* **MATERIAL PROVIDED**
- Opening Delimiter -
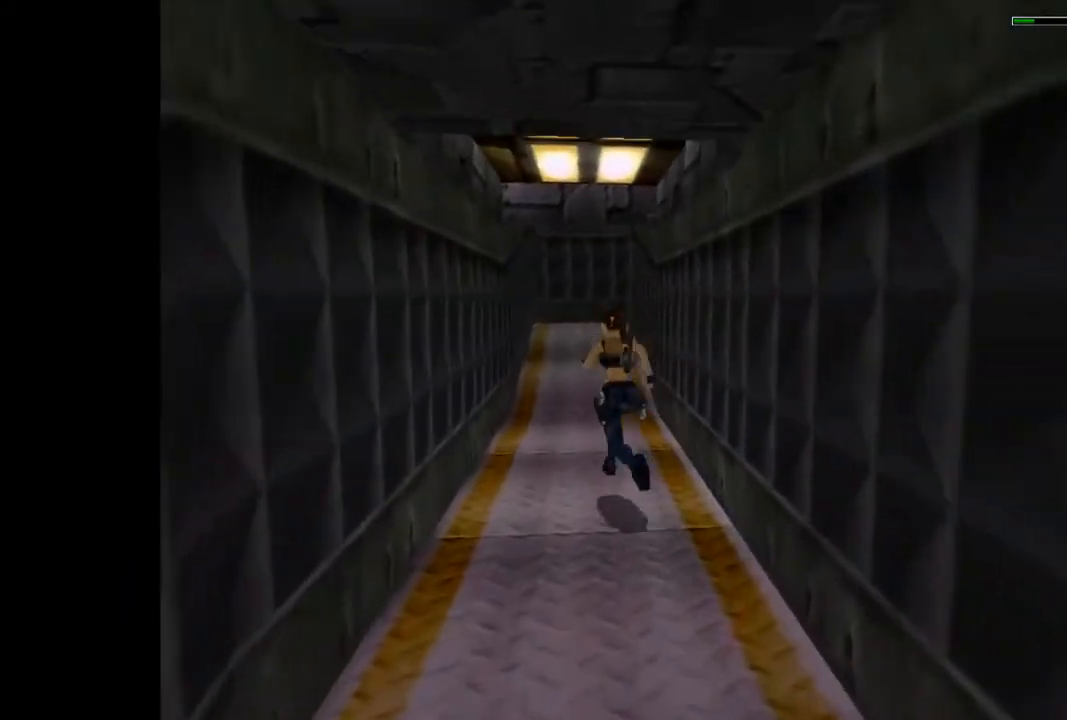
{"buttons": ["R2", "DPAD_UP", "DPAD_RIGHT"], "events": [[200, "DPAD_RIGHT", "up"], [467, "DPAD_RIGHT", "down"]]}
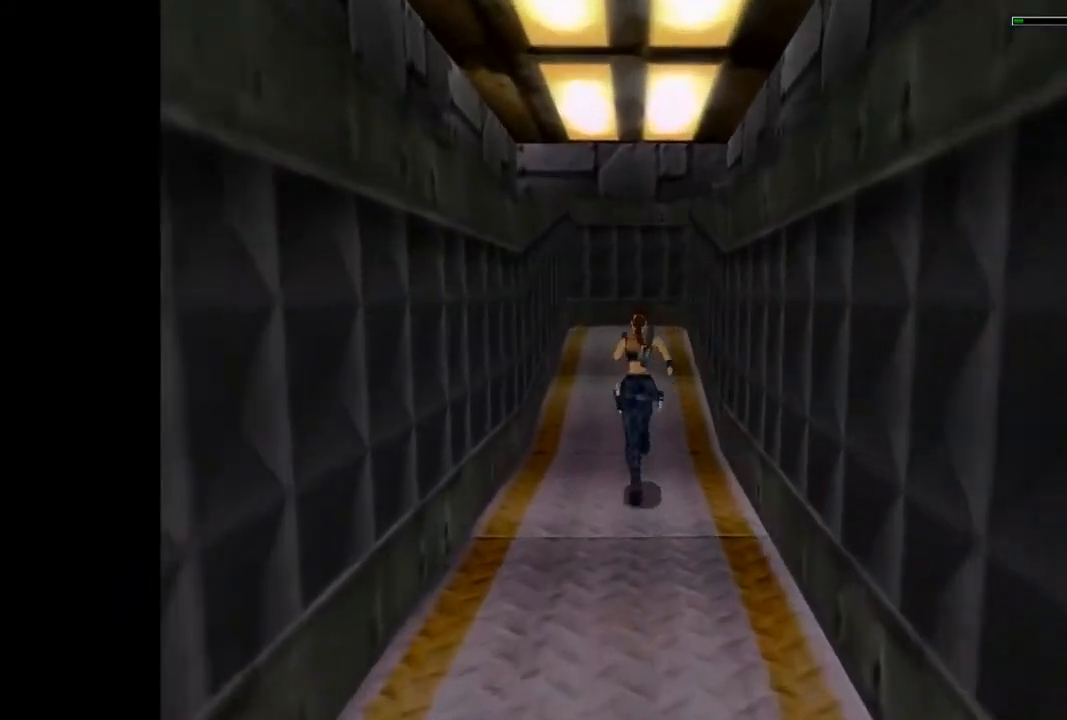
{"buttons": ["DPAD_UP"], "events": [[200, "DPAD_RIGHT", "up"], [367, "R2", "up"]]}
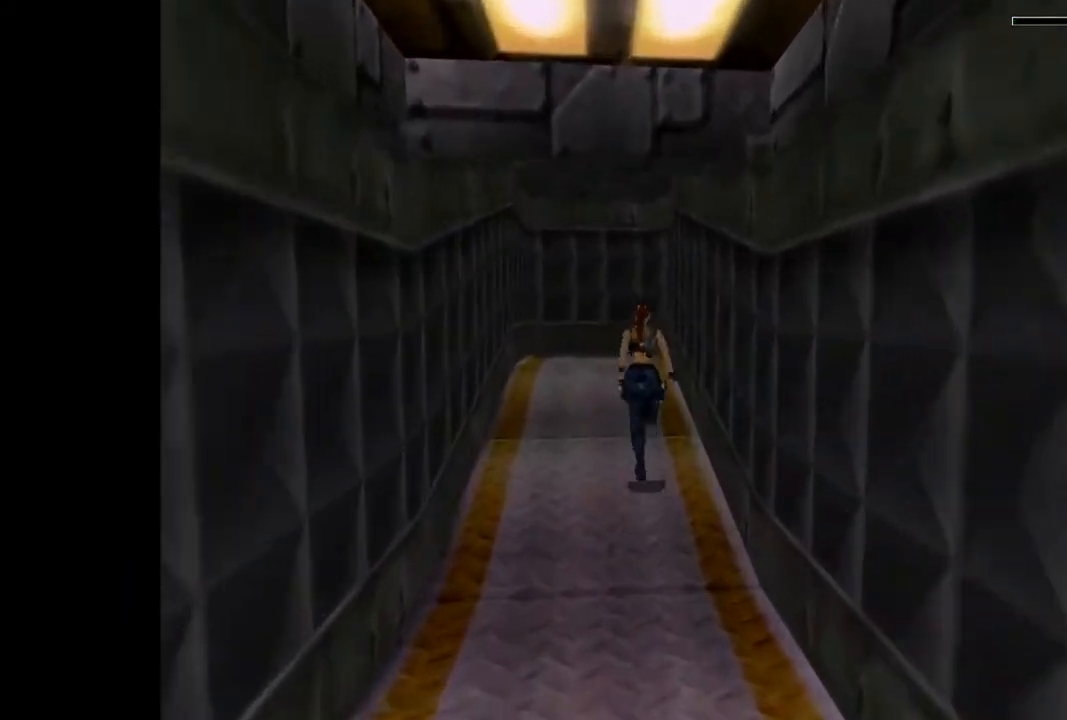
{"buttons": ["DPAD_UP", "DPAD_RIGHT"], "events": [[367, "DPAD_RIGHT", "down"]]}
- Closing Delimiter -
* **WORK TO BE COMPLETED**
All the data above is to be transcribed exactly, with no pictures included.

* **WRITTEN RESPONSE**
{"buttons": ["R2", "DPAD_UP", "DPAD_RIGHT"], "events": [[200, "DPAD_RIGHT", "up"], [467, "DPAD_RIGHT", "down"]]}
{"buttons": ["DPAD_UP"], "events": [[200, "DPAD_RIGHT", "up"], [367, "R2", "up"]]}
{"buttons": ["DPAD_UP", "DPAD_RIGHT"], "events": [[367, "DPAD_RIGHT", "down"]]}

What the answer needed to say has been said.